„Als die Mauer fiel, wurde es endlich möglich für uns, nach Leipzig zurückzukehren“, erinnert sich Mike Joseph. Sein Großvater Israel Gold war Pelzhändler am Brühl. 47 Mitglieder der Familie Gold wurden verhaftet, deportiert und von den Nationalsozialisten ermordet. Die meisten starben vermutlich während des sogenannten Blutsonntags auf einem Feld nahe Stanislow (heute Ivano-Frankivsk), mit 12.000 anderen. Trotz jahrzehntelanger Recherche konnte Mike, der in Wales lebt und als Reporter für die BBC ein beeindruckendes Radiofeature über seine Familiengeschichte veröffentlichte, nie herausfinden, was genau mit seinen Angehörigen geschah.

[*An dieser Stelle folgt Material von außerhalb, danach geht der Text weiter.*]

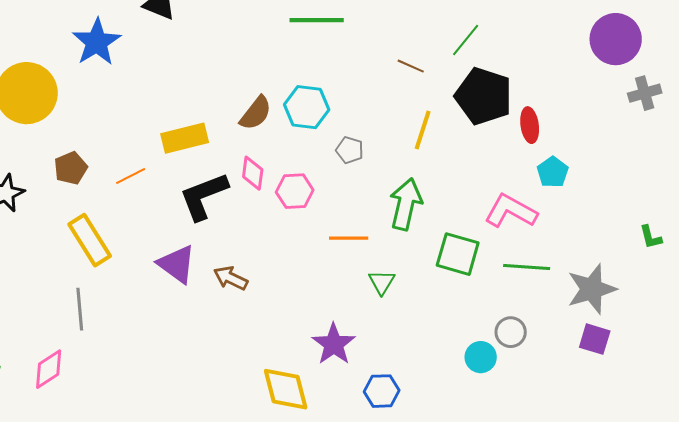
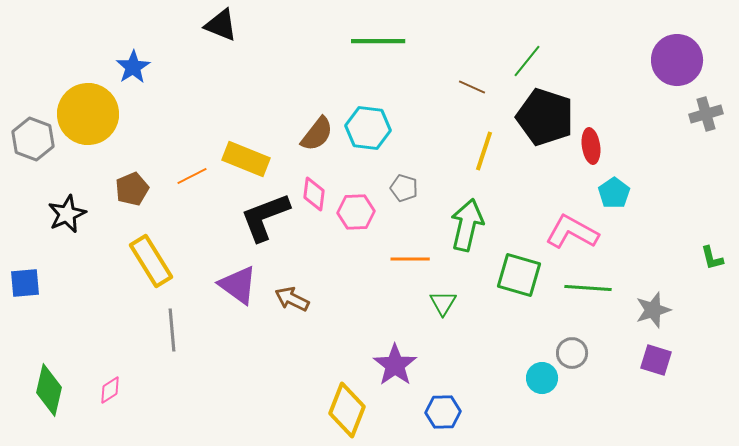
blue star: (97, 42) -> (133, 67), moved, size x0.7
yellow rectangle: (185, 138) -> (246, 159), turned 36
gray pentagon: (350, 150) -> (404, 188), moved
orange line: (131, 176) -> (192, 176), moved
gray star: (592, 289) -> (653, 310), size x0.7
gray line: (80, 309) -> (172, 330), moved
pink diamond: (49, 369) -> (110, 390), size x0.7
yellow diamond: (286, 389) -> (347, 410), turned 36

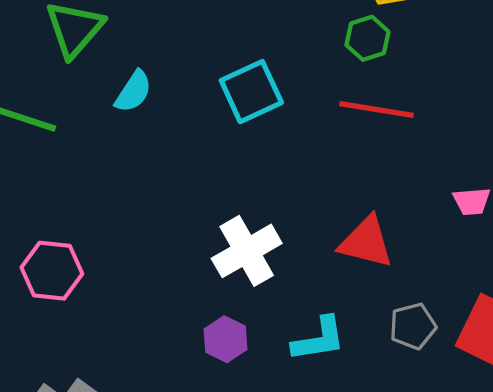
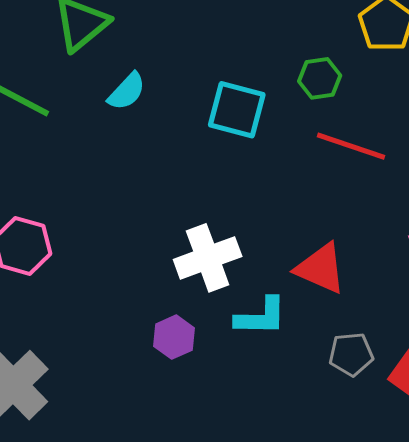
green hexagon: (367, 38) -> (320, 78), moved
cyan square: (251, 92) -> (237, 110), turned 30
cyan L-shape: (319, 339) -> (261, 317), moved

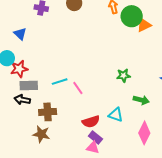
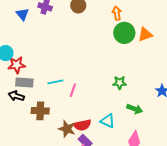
green circle: (132, 16) -> (124, 33), moved
blue triangle: (20, 34) -> (22, 14), moved
pink line: (78, 88) -> (73, 90), turned 48
brown star: (41, 134) -> (67, 129), moved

Seit 1992 gibt es das „Besuchsprogramm für ehemalige jüdische Leipziger“, 2009 öffnete der Stadtrat es auch für deren Kinder und Enkel. „Die Nachfrage ist riesig. Ich hoffe, dass wir das noch möglichst lange machen können. Es ist ein schönes Zeichen, dass es nicht nur ein Programm der Stadtverwaltung ist, sondern auf vielen Schultern der Zivilgesellschaft ruht“, sagt Sven Trautmann, der das Besuchsprogramm leitet (und im Verlag Hentrich&Hentrich einige Bücher zur jüdischen Geschichte Leipzigs veröffentlicht hat).
Diese Woche war es wieder so weit, rund 60 Gäste, der jüngste gerade drei Monate alt, waren zu Besuch und verbrachten dabei auch einen halben Tag im Ariowitsch-Haus. Sie kamen aus Israel, den USA, der Schweiz, aus England, Deutschland, Schweden und Wales. „Heute hat sich die Familie Gold mit mehr Mitgliedern in Leipzig versammelt als jemals zuvor seit jenem 9. November 1938.“ Sagen zu können: Hier um die Ecke ist meine Mutter geboren worden – das sei ein einfacher Gedanke, aber er bedeute ihm die ganze Welt, erklärte Mike Joseph seiner und den anderen Familien bei der Vorstellung seiner Recherche. Im Anschluss wartete der Leipziger Synagogalchor im Saal des Ariowitsch-Hauses mit einer Überraschung. Er unterbrach seine Probe, um für die Gäste ganz besondere Musikwünsche zu erfüllen. Bei einer Motette von Felix Mendelssohn Bartholdy reihten sich auch ein Bass und ein Tenor aus der Besuchsdelegation in die Reihen des Chors ein. Einer von vielen tief bewegenden Momenten dieses Tages, denn der 1962 gegründete Chor widmet sich zwar ausschließlich jüdischer Chormusik – hat aber selbst keine jüdischen Mitglieder.